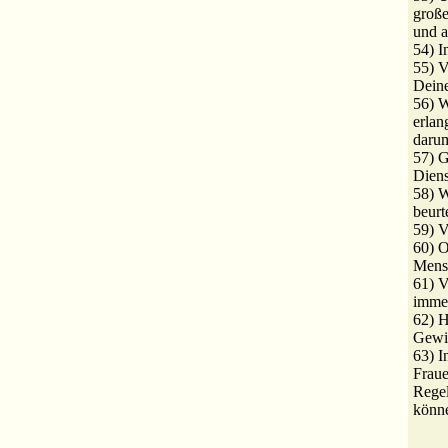
große
und 
54) 
55) V
Deine
56) W
erlan
darum
57) G
Diens
58) 
beurte
59) V
60) O
Mens
61) V
imme
62) H
Gewi
63) I
Frau
Rege
könn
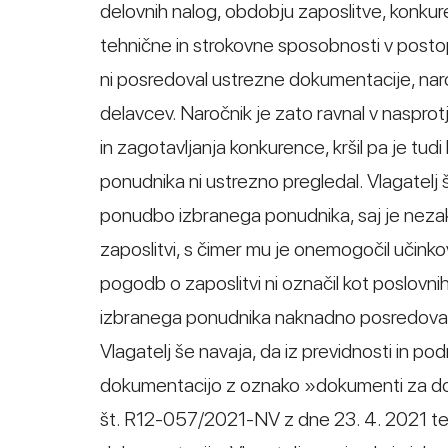
delovnih nalog, obdobju zaposlitve, konkure
tehnične in strokovne sposobnosti v posto
ni posredoval ustrezne dokumentacije, naro
delavcev. Naročnik je zato ravnal v naspro
in zagotavljanja konkurence, kršil pa je tu
ponudnika ni ustrezno pregledal. Vlagatelj 
ponudbo izbranega ponudnika, saj je nezak
zaposlitvi, s čimer mu je onemogočil učink
pogodb o zaposlitvi ni označil kot poslovnih 
izbranega ponudnika naknadno posredova
Vlagatelj še navaja, da iz previdnosti in p
dokumentacijo z oznako »dokumenti za dop
št. R12-057/2021-NV z dne 23. 4. 2021 ter 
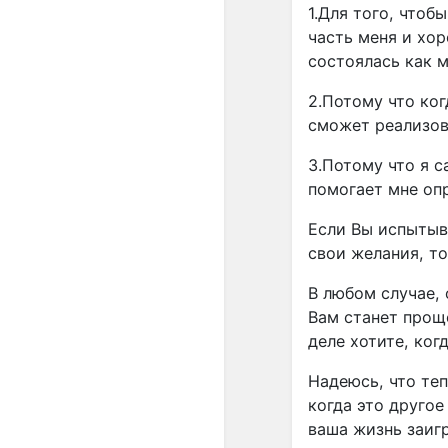
1.Для того, чтоб
часть меня и хо
состоялась как м
2.Потому что ког
сможет реализов
3.Потому что я с
помогает мне оп
Если Вы испытыв
свои желания, то
В любом случае, 
Вам станет проще
деле хотите, ког
Надеюсь, что теп
когда это другое
ваша жизнь заиг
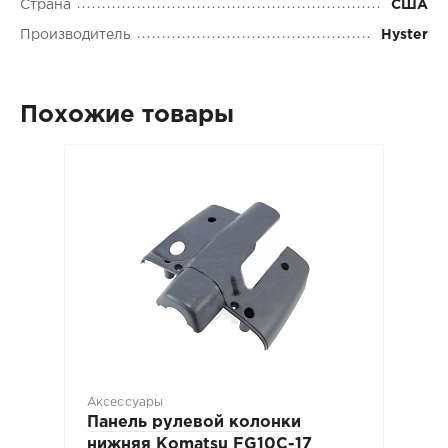
Страна
США
Производитель
Hyster
Похожие товары
Аксессуары
Панель рулевой колонки
нижняя Komatsu FG10C-17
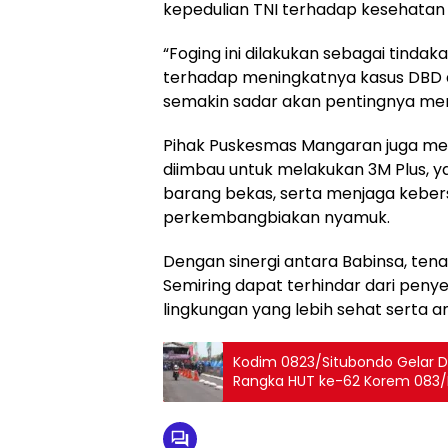
kepedulian TNI terhadap kesehatan
“Foging ini dilakukan sebagai tind
terhadap meningkatnya kasus DBD 
semakin sadar akan pentingnya menj
Pihak Puskesmas Mangaran juga me
diimbau untuk melakukan 3M Plus, 
barang bekas, serta menjaga keber
perkembangbiakan nyamuk.
Dengan sinergi antara Babinsa, ten
Semiring dapat terhindar dari pen
lingkungan yang lebih sehat serta 
Kodim 0823/Situbondo Gelar 
Rangka HUT ke-62 Korem 083/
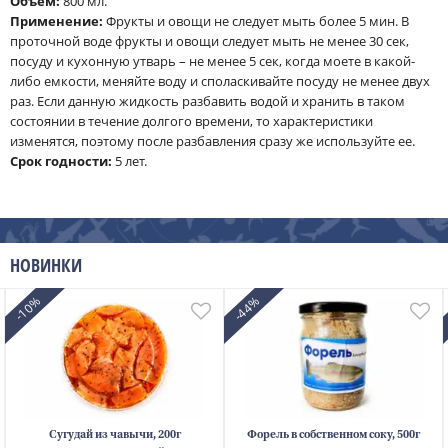
Объём:
800 мл.
Применение:
Фрукты и овощи не следует мыть более 5 мин. В
проточной воде фрукты и овощи следует мыть не менее 30 сек,
посуду и кухонную утварь – не менее 5 сек, когда моете в какой-
либо емкости, меняйте воду и споласкивайте посуду не менее двух
раз. Если данную жидкость разбавить водой и хранить в таком
состоянии в течение долгого времени, то характеристики
изменятся, поэтому после разбавления сразу же используйте ее.
Срок годности:
5 лет.
НОВИНКИ
-10%
-44%
Сугудай из чавычи, 200г
Форель в собственном соку, 500г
• • • • •
Copy the text read from the records, starting at the beginning of the records and ending with the line that contains "Rangka HUT ke-62 Korem 083/", including that line. Leave the pictures out.

YOUR RESPONSE
große
und 
54) 
55) V
Deine
56) W
erlan
darum
57) G
Diens
58) 
beurte
59) V
60) O
Mens
61) V
imme
62) H
Gewi
63) I
Frau
Rege
könn
delovnih nalog, obdobju zaposlitve, konkure
tehnične in strokovne sposobnosti v posto
ni posredoval ustrezne dokumentacije, naro
delavcev. Naročnik je zato ravnal v naspro
in zagotavljanja konkurence, kršil pa je tu
ponudnika ni ustrezno pregledal. Vlagatelj 
ponudbo izbranega ponudnika, saj je nezak
zaposlitvi, s čimer mu je onemogočil učink
pogodb o zaposlitvi ni označil kot poslovnih 
izbranega ponudnika naknadno posredova
Vlagatelj še navaja, da iz previdnosti in p
dokumentacijo z oznako »dokumenti za dop
št. R12-057/2021-NV z dne 23. 4. 2021 ter 
1.Для того, чтоб
часть меня и хо
состоялась как м
2.Потому что ког
сможет реализов
3.Потому что я с
помогает мне оп
Если Вы испытыв
свои желания, то
В любом случае, 
Вам станет проще
деле хотите, ког
Надеюсь, что теп
когда это другое
ваша жизнь заиг
Страна
США
Производитель
Hyster
Похожие товары
Аксессуары
Панель рулевой колонки
нижняя Komatsu FG10C-17
kepedulian TNI terhadap kesehatan
“Foging ini dilakukan sebagai tind
terhadap meningkatnya kasus DBD 
semakin sadar akan pentingnya menj
Pihak Puskesmas Mangaran juga me
diimbau untuk melakukan 3M Plus, 
barang bekas, serta menjaga keber
perkembangbiakan nyamuk.
Dengan sinergi antara Babinsa, ten
Semiring dapat terhindar dari pen
lingkungan yang lebih sehat serta 
Kodim 0823/Situbondo Gelar 
Rangka HUT ke-62 Korem 083/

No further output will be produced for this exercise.